=== Begin Enclosure ===
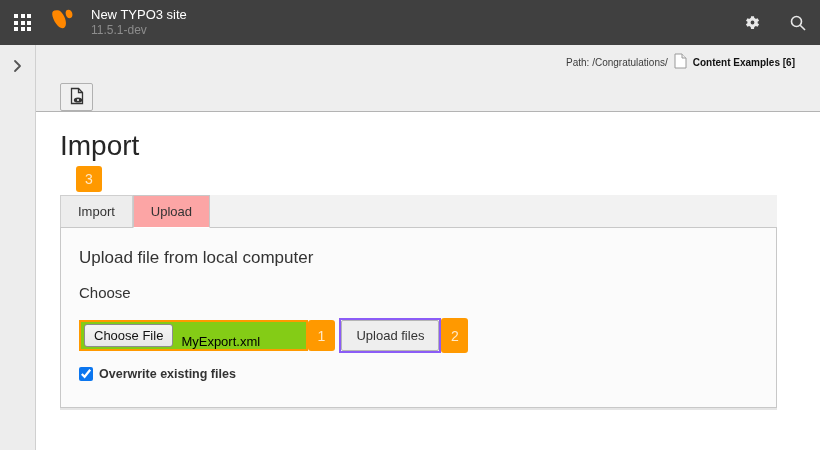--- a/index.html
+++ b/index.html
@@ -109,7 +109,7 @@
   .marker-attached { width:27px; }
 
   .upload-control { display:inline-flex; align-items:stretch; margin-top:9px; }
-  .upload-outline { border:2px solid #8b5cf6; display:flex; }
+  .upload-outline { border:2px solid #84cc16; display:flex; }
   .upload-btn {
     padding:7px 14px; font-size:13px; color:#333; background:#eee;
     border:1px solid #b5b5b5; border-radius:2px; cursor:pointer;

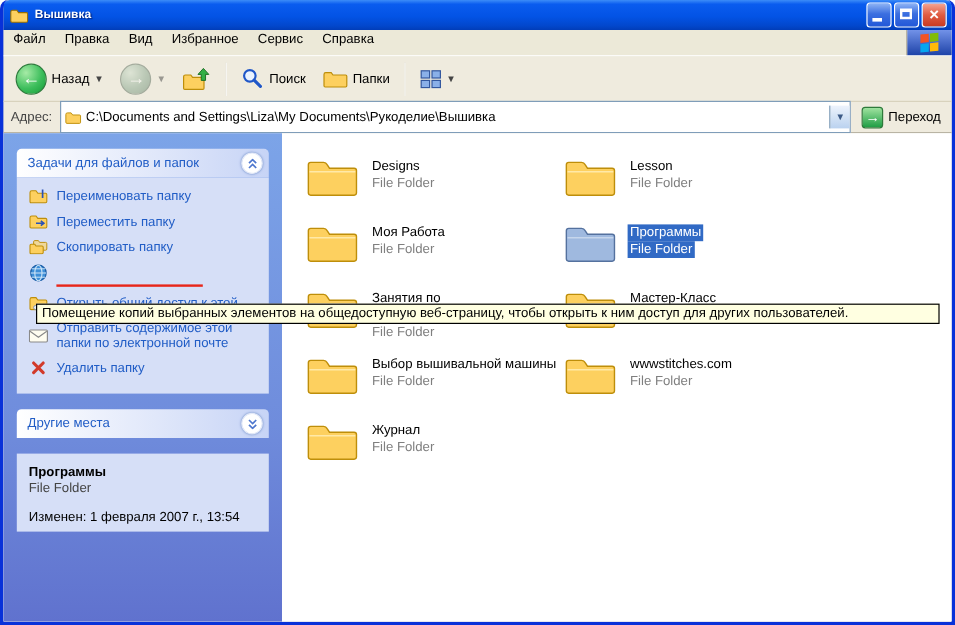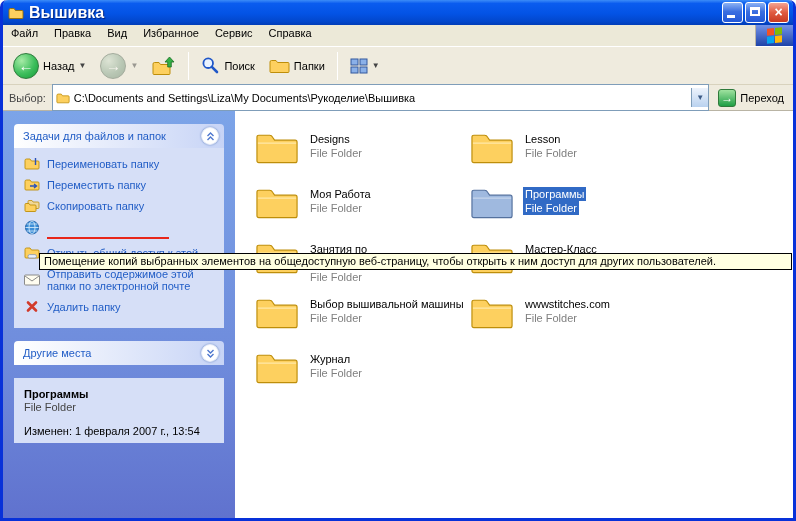--- a/index.html
+++ b/index.html
@@ -14,7 +14,7 @@
   .titlebar { height:25px; flex:0 0 25px;
     background:linear-gradient(180deg,#3C8CF8 0%,#0A5CEF 14%,#0353E5 55%,#0247CC 86%,#013DB8 100%);
     border-radius:5px 5px 0 0; display:flex; align-items:center; padding:0 4px 0 5px; }
-  .title-text { color:#fff; font-weight:bold; font-size:16px; margin-left:5px; flex:1;
+  .title-text { color:#fff; font-weight:bold; font-size:10px; margin-left:5px; flex:1;
     text-shadow:1px 1px 1px #00237E; }
   .winbtns { display:flex; gap:2px; }
   .winbtn { width:21px; height:21px; border-radius:3px; border:1px solid #fff;

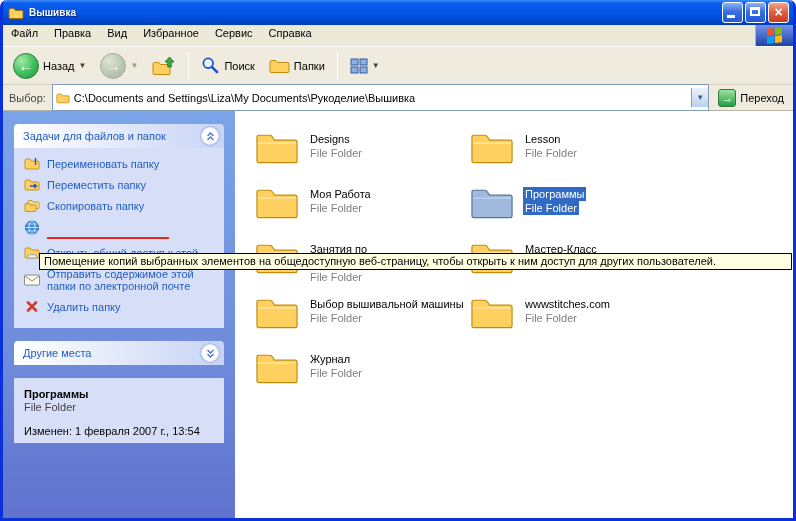--- a/index.html
+++ b/index.html
@@ -181,7 +181,7 @@
   </div>
 
   <div class="addressbar">
-    <span class="addr-label">Выбор:</span>
+    <span class="addr-label">Адрес:</span>
     <div class="addr-combo">
       <svg width="14" height="12" viewBox="0 0 16 13">
         <path d="M1 3.5 Q1 2 2.5 2 L6 2 L7.5 4 L14 4 Q15 4 15 5 L15 11 Q15 12 14 12 L2 12 Q1 12 1 11 Z" fill="#FDD05F" stroke="#BE8E0A" stroke-width="0.9"></path>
=== End Enclosure ===
> [DIRECTIONS] The images in the entries above should be left out; please reproduce exactly the lines from the first through the one containing "border:1px solid #b5b5b5;".

> [ANSWER FOR THIS EXERCISE]
--- a/index.html
+++ b/index.html
@@ -109,7 +109,7 @@
   .marker-attached { width:27px; }
 
   .upload-control { display:inline-flex; align-items:stretch; margin-top:9px; }
-  .upload-outline { border:2px solid #8b5cf6; display:flex; }
+  .upload-outline { border:2px solid #84cc16; display:flex; }
   .upload-btn {
     padding:7px 14px; font-size:13px; color:#333; background:#eee;
     border:1px solid #b5b5b5; border-radius:2px; cursor:pointer;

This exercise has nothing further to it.